İnsan kılıfında ve varoluşunda herhangi yaştan bir adam siyah benekli bir kediyi şehrin en kalabalık caddesinde doyumsuzca sikiyor ve kalabalık eşrafında yer alan (demokrat, liberal, orta yollar, yolcular, kahveler ve dekedanslar) yapma! Yapma! Yapma! O bir hayvan ve sen bir insansın diye homurdanıyor! Marks’ın toplumsal hayvanı aldırış etmeksizin işini görüyor, bunu bir sevişme sanıyor kendince ve kemerini bağladıktan sonra işine gitmek üzere sabahı beklemeye koyuluyor!

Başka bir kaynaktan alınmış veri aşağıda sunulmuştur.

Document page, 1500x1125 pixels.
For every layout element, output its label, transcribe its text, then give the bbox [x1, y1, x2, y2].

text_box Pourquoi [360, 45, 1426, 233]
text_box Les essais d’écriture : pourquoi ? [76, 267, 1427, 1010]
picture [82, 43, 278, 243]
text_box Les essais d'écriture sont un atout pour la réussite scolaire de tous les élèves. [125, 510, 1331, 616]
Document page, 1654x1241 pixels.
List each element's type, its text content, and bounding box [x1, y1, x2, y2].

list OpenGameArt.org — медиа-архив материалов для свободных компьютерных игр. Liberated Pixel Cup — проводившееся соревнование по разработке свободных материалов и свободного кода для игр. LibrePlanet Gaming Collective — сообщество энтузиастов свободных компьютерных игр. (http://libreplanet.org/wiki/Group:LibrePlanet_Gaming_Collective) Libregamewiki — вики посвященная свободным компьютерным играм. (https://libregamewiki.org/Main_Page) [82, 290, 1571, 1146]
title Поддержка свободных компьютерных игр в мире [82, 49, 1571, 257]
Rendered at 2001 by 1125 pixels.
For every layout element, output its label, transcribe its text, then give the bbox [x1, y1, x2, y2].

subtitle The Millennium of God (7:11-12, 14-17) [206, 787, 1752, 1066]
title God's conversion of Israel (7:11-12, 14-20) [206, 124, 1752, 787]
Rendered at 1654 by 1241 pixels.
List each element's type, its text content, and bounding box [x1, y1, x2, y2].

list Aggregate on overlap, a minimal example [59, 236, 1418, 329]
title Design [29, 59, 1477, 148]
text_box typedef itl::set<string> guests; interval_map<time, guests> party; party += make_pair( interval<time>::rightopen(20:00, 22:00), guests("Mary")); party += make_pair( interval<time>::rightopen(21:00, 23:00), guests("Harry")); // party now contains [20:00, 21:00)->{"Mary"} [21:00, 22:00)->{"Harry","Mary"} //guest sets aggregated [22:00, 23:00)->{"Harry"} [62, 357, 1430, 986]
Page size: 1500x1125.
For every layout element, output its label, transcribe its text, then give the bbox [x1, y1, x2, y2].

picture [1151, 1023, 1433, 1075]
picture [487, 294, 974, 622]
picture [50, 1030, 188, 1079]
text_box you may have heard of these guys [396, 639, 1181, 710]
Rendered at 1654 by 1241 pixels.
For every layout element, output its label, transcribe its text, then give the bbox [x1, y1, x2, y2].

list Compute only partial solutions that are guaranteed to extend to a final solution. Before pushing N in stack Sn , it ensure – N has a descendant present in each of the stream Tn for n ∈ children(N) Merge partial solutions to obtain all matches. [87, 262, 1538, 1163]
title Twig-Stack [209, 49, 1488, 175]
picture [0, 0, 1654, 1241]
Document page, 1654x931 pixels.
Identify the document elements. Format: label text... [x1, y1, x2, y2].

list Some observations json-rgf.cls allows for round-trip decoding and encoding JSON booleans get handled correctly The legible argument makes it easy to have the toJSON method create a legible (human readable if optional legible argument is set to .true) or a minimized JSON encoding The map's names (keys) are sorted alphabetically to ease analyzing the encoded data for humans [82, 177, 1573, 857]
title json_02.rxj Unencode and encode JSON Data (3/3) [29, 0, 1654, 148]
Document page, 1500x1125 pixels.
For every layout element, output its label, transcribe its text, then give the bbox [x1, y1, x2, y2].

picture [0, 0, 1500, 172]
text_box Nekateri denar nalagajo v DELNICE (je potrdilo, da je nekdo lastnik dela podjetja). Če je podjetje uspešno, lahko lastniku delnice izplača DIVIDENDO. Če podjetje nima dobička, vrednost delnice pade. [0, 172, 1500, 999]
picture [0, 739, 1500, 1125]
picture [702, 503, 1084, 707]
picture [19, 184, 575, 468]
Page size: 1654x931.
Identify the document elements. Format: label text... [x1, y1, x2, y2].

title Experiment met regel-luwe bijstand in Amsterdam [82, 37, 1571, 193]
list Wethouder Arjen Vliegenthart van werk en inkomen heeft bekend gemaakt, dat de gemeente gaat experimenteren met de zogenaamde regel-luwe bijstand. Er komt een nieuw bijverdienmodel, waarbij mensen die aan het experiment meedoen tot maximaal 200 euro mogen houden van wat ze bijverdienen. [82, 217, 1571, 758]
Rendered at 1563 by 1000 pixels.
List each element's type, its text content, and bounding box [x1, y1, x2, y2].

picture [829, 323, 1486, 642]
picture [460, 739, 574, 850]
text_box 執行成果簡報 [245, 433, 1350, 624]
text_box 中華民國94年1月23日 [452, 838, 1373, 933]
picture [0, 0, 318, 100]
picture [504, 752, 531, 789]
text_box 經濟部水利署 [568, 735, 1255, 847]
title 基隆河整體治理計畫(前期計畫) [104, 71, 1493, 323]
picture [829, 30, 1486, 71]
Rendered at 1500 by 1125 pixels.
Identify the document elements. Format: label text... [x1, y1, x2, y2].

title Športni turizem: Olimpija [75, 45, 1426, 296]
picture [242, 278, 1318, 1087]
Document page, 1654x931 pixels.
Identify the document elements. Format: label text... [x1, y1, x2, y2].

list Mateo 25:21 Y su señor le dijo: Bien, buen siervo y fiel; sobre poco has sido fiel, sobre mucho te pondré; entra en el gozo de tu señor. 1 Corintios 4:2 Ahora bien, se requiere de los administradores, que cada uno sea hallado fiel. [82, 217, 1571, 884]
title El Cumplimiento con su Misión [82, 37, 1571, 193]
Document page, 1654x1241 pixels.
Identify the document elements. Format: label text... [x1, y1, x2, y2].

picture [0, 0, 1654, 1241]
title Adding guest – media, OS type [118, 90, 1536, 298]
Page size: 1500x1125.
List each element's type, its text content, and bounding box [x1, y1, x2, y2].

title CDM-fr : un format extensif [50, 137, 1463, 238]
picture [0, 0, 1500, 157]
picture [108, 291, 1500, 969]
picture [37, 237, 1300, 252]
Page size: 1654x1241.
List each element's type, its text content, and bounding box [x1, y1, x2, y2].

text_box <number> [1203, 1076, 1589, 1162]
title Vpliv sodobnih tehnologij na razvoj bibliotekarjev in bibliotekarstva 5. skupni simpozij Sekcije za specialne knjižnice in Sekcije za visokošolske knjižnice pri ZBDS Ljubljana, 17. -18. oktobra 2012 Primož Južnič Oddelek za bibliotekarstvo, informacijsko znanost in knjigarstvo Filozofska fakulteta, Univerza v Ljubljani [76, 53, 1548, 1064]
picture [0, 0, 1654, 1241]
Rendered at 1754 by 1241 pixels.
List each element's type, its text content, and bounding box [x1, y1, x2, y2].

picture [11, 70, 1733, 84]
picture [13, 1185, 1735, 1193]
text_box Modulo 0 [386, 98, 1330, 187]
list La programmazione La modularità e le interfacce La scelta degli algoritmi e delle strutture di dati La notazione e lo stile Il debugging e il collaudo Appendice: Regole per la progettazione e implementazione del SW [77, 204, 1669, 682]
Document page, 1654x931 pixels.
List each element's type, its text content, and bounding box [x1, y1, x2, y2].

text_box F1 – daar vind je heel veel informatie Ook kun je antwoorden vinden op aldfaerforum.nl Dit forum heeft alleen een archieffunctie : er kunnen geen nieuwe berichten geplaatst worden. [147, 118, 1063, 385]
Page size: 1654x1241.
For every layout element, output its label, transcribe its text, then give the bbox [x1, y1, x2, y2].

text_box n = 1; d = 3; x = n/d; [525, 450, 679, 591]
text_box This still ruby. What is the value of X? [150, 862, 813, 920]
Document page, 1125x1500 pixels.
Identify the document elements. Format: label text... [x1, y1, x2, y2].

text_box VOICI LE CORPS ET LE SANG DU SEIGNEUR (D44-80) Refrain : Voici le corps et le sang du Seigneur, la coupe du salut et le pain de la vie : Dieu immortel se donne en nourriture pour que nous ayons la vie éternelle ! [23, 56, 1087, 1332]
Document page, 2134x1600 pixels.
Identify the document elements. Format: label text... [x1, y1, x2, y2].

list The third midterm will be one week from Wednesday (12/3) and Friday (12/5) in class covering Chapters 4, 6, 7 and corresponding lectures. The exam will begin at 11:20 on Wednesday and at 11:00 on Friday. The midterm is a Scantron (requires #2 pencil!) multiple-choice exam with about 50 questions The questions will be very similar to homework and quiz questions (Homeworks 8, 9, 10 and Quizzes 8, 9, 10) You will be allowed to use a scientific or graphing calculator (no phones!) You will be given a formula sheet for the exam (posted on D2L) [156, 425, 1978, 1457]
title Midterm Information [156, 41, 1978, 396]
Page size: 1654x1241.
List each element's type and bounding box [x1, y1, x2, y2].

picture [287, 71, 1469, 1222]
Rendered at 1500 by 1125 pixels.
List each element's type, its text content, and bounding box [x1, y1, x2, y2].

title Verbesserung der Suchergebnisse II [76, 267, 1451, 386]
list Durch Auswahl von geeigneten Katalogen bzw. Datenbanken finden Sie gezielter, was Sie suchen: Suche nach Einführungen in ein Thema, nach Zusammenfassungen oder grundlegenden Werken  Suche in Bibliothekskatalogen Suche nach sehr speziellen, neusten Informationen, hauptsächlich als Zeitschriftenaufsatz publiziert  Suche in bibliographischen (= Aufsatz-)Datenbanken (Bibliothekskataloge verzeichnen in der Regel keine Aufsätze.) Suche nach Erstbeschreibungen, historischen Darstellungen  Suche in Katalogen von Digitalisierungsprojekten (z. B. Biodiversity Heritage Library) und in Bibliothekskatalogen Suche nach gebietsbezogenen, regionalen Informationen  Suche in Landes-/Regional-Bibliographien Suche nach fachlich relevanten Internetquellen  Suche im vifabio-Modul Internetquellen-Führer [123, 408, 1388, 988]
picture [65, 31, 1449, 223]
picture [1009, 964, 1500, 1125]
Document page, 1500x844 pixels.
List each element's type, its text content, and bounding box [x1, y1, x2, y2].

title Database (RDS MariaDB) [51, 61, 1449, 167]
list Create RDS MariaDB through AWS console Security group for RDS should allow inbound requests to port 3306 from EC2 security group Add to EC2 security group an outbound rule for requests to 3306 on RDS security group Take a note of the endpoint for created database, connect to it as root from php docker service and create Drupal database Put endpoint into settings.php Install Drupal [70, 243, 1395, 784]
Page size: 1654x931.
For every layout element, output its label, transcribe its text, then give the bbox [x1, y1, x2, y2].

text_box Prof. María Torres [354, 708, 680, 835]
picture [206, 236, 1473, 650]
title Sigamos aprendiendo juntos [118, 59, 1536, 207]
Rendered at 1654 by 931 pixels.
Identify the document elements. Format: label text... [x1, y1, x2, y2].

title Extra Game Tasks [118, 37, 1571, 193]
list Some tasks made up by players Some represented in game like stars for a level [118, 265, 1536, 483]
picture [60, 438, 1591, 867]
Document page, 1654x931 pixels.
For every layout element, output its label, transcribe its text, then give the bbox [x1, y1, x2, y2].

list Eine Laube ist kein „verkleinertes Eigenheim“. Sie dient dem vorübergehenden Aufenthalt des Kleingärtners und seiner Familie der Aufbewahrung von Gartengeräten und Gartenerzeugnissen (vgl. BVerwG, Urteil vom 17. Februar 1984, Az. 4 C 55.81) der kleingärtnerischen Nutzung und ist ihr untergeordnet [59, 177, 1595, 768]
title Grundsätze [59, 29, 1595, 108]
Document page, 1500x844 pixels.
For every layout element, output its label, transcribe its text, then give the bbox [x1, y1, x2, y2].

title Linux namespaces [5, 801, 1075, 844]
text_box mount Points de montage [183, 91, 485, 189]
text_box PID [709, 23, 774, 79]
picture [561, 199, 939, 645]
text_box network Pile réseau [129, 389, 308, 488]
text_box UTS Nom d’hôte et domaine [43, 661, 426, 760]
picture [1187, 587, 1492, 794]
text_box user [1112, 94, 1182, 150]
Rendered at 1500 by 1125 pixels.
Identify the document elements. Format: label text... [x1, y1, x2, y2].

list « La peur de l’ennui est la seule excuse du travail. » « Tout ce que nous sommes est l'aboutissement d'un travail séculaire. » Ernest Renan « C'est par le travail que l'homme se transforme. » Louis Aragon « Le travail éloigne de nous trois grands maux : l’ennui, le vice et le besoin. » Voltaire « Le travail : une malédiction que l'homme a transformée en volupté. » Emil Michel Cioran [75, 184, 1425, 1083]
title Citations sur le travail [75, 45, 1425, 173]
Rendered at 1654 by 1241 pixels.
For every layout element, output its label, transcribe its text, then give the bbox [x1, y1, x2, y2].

Sonuç olarak, Tepki’nin yetersizliğine boyun eğilmiş ve aranan tüm kahramanlar ‘’öteki’’ olarak kendi çöplüğünde terk edilmiş olarak nefes alıyorlardır!

Bir kez daha neyse!

Her gece gibi sabah gibi gündüz ve öğlenleri ve benzeri

Hüzünlü şarkıların, yaraları kabuk bağlamayan ve cumartesi gününü anlamlı ve özel kılan anaların acısı kadar olacak her şey!

Ne mutlu, ne de mutsuz sonlar olacak.

Belki hemen sonrasında,

Şeytana şeytan diyebileceğiz…

Kim bilir?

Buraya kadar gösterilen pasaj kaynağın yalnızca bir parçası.